I like no.5 with perhaps a groove around the top of the legs to make the top look floating.


----------



## LarryS. (16 Mar 2008)

Shultzy":2xuz8w5s said:


> I like no.5 with perhaps a groove around the top of the legs to make the top look floating.



shultzy your suggestion was met with 'how do I clean that !'  hence looks like we're going for option 1

thanks again for the input


----------



## wizer (16 Mar 2008)

I think no.1 looks odd. You need to have another layer for it to even up, if that makes sense?


----------



## LarryS. (16 Mar 2008)

WiZeR":emeybxd9 said:


> I think no.1 looks odd.

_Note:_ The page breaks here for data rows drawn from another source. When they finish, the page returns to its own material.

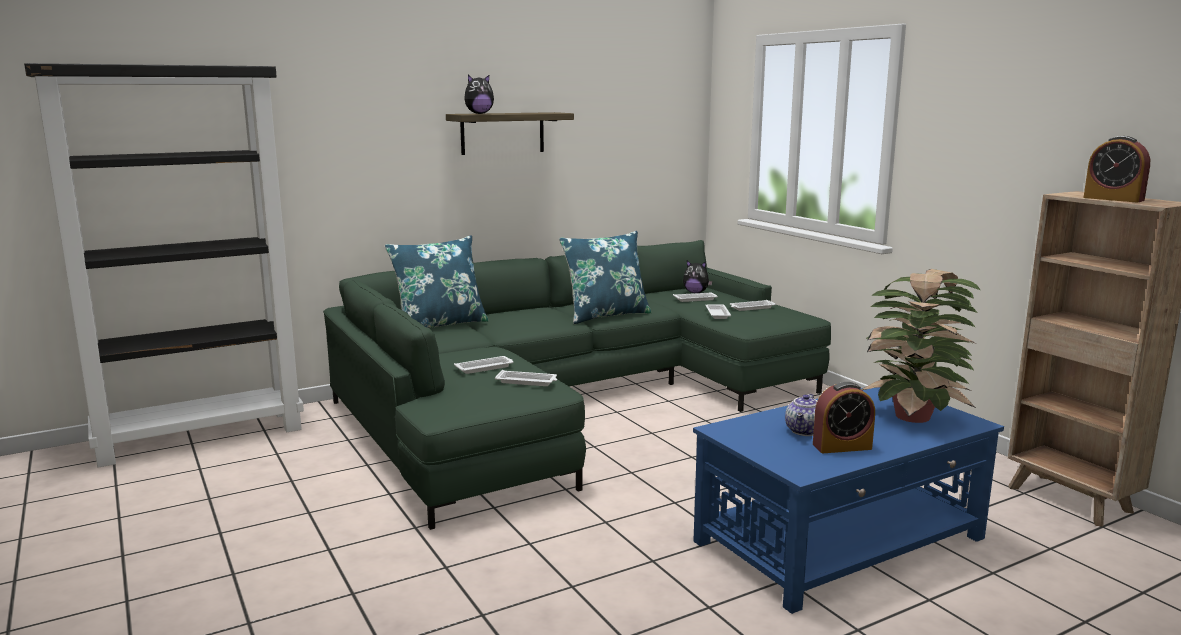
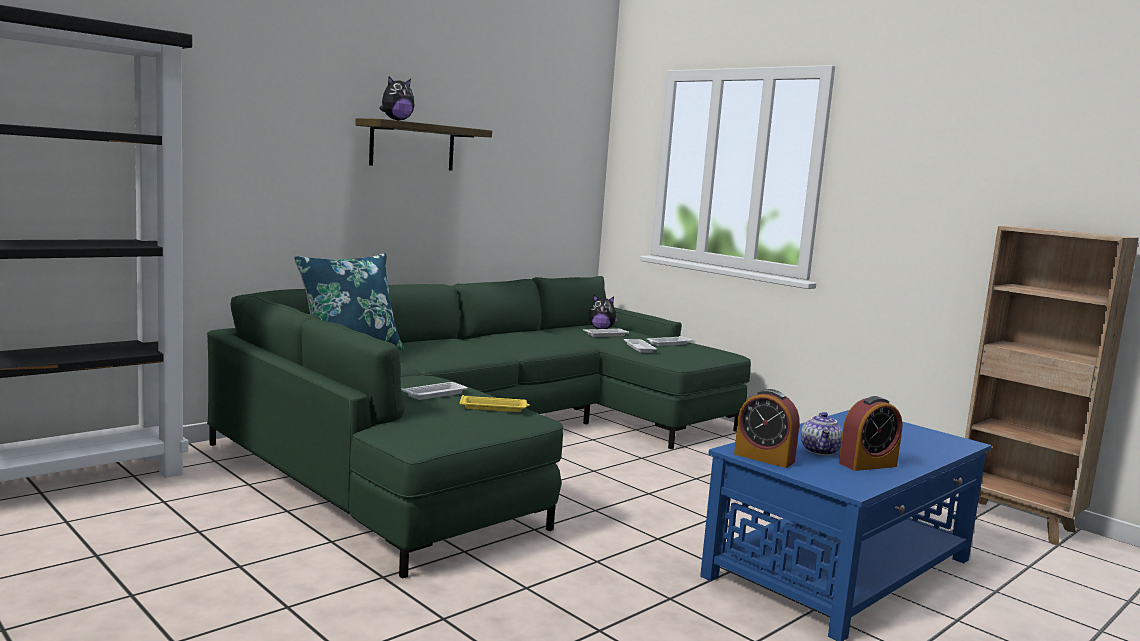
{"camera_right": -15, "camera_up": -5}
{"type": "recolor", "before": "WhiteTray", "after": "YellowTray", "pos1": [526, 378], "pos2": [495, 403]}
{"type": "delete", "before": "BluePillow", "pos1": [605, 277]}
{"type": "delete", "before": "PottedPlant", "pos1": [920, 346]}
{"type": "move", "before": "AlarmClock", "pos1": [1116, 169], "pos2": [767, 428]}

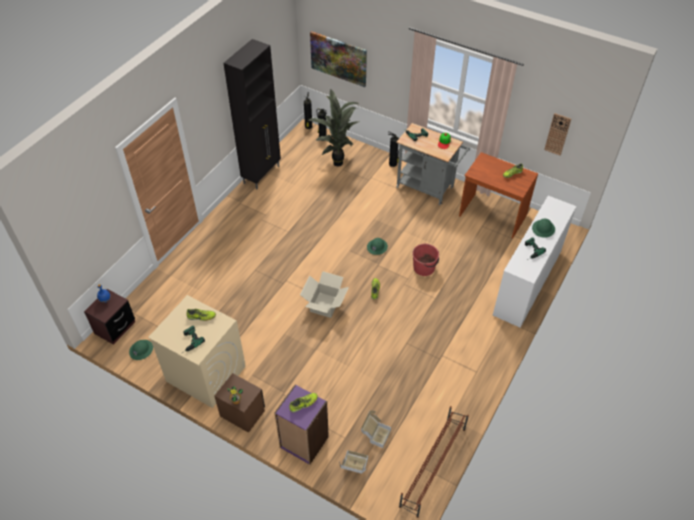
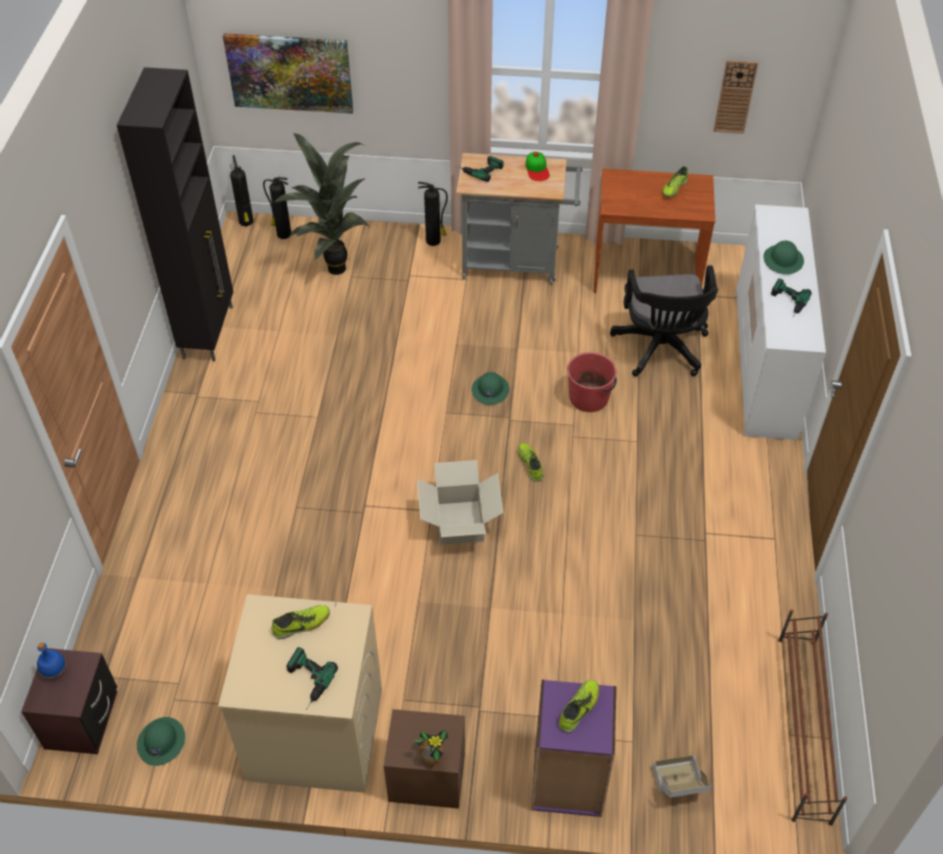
{"camera_right": -25, "camera_up": 0}
{"type": "delete", "before": "CardboardBox", "pos1": [376, 429]}
{"type": "insert", "after": "BlackOfficeChair", "pos2": [664, 320]}

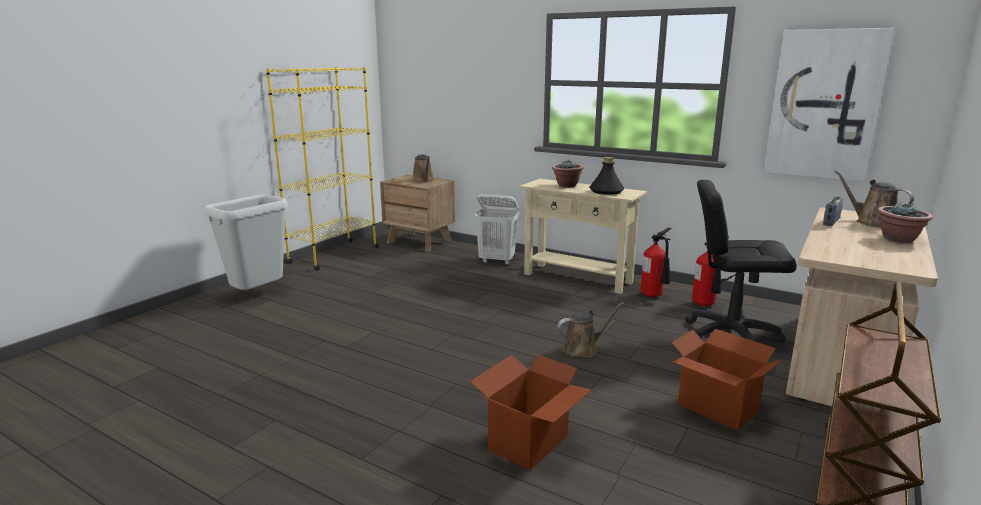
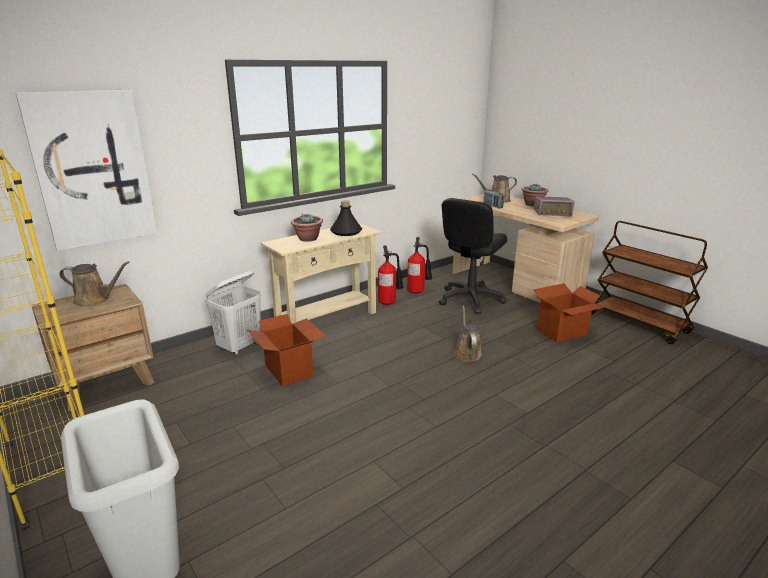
{"camera_right": -70, "camera_up": 5}
{"type": "move", "before": "CardboardBox", "pos1": [530, 412], "pos2": [287, 350]}
{"type": "move", "before": "Picture", "pos1": [829, 104], "pos2": [87, 170]}
{"type": "insert", "after": "Radio", "pos2": [554, 206]}

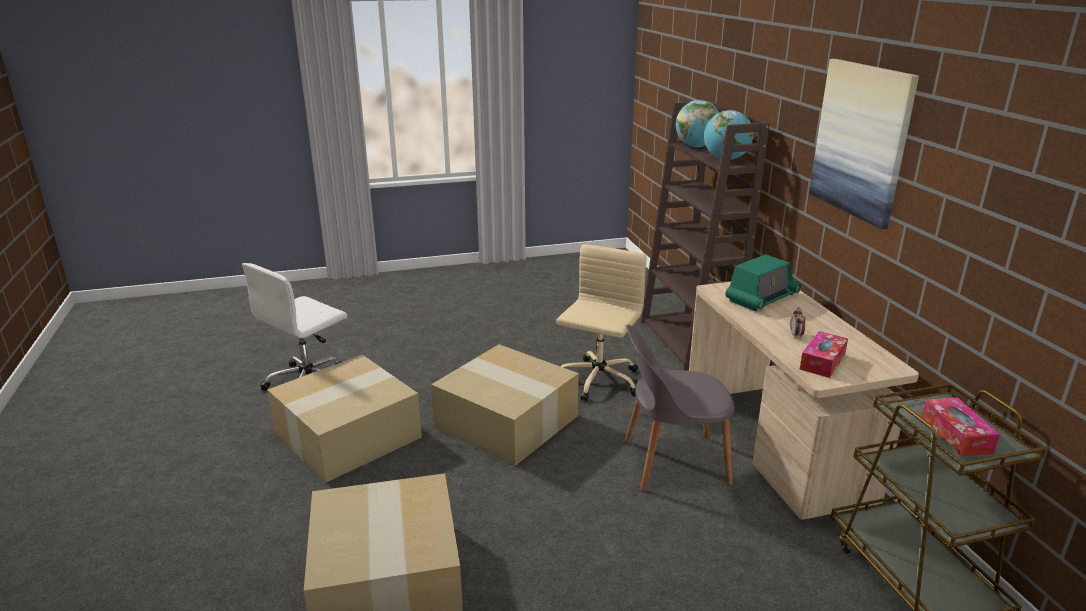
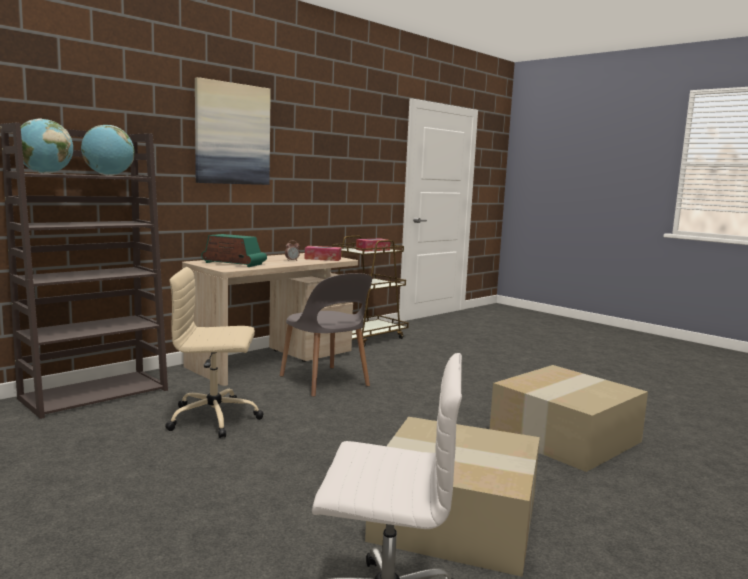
{"camera_right": -120, "camera_up": -15}
{"type": "delete", "before": "CardboardBox", "pos1": [505, 405]}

You need to have another layer for it to even up, if that makes sense?



well spotted, i knew there was something odd about it


----------



## Oryxdesign (18 Mar 2008)

You could also put the mitres on the front/back like these bedside cabinets on the left but leave the drawers.


----------



## LarryS. (18 Mar 2008)

Oryxdesign":3fxx75iu said:


> You could also put the mitres on the front/back like these bedside cabinets on the left but leave the drawers.



that looks really good, will run it pass the management


----------



## Wanlock Dod (4 Apr 2008)

Paul,

My vote goes to no. 1, with the additional segment as suggested by WiZeR.

Cheers,

Dod


----------